• [Required action] Pull out each line in the entries below that contains the word "κάθε". Case counts, so match uppercase and lowercase letters precisely.
+++++
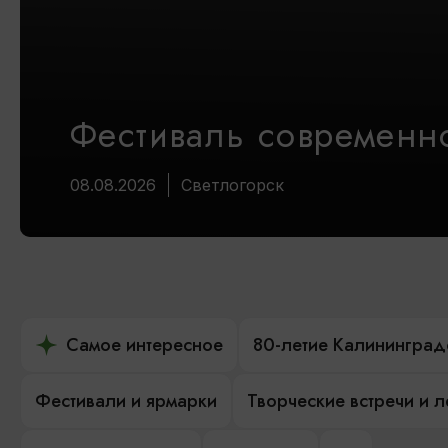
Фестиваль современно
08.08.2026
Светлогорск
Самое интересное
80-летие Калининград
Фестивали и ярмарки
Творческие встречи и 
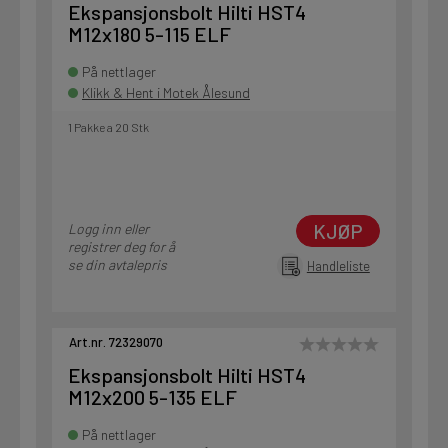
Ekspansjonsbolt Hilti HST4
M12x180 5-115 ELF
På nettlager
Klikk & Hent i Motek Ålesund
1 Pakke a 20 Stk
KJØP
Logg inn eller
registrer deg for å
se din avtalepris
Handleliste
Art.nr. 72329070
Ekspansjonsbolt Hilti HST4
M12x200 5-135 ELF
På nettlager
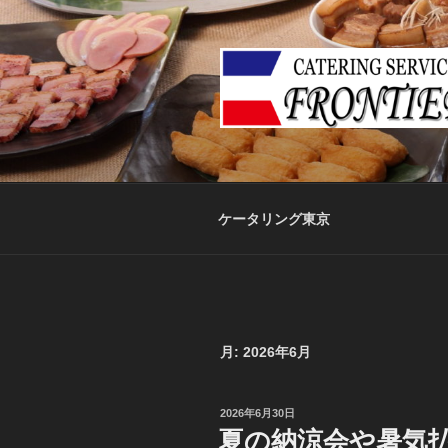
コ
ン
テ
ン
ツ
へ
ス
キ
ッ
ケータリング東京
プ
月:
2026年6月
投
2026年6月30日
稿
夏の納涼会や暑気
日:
+++++
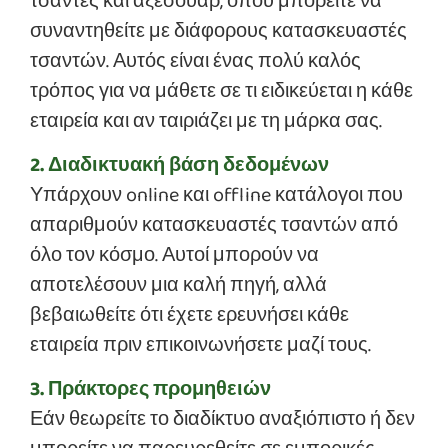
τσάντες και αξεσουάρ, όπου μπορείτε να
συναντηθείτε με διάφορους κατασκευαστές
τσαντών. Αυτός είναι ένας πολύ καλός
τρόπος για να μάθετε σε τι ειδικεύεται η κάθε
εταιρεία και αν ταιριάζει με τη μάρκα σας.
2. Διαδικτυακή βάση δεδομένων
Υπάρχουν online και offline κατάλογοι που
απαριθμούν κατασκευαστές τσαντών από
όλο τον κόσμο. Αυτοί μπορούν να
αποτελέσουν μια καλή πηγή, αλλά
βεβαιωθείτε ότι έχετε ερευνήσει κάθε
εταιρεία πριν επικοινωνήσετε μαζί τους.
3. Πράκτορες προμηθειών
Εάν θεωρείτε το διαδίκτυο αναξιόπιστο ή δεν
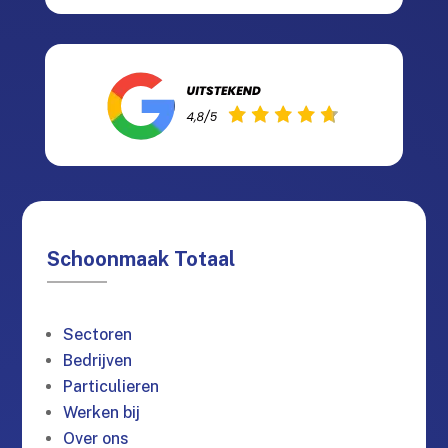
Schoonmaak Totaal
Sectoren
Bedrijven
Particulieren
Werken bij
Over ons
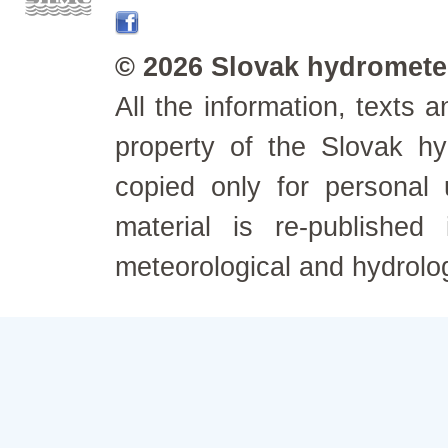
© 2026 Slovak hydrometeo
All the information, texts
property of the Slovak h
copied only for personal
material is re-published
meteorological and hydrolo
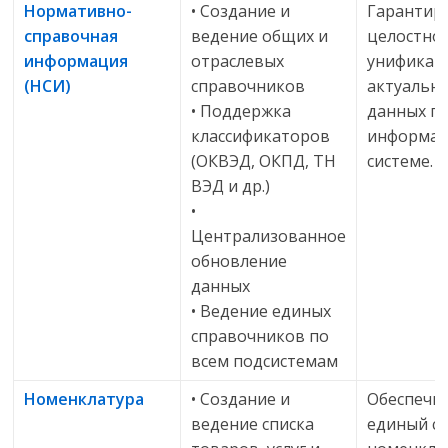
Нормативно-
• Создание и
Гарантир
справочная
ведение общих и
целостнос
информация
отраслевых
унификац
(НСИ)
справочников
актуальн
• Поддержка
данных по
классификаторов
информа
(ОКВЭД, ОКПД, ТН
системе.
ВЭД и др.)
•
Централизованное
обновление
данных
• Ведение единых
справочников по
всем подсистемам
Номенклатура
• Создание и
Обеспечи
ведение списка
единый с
+++++
• [Exercise answer]
τρόπος για να μάθετε σε τι ειδικεύεται η κάθε
βεβαιωθείτε ότι έχετε ερευνήσει κάθε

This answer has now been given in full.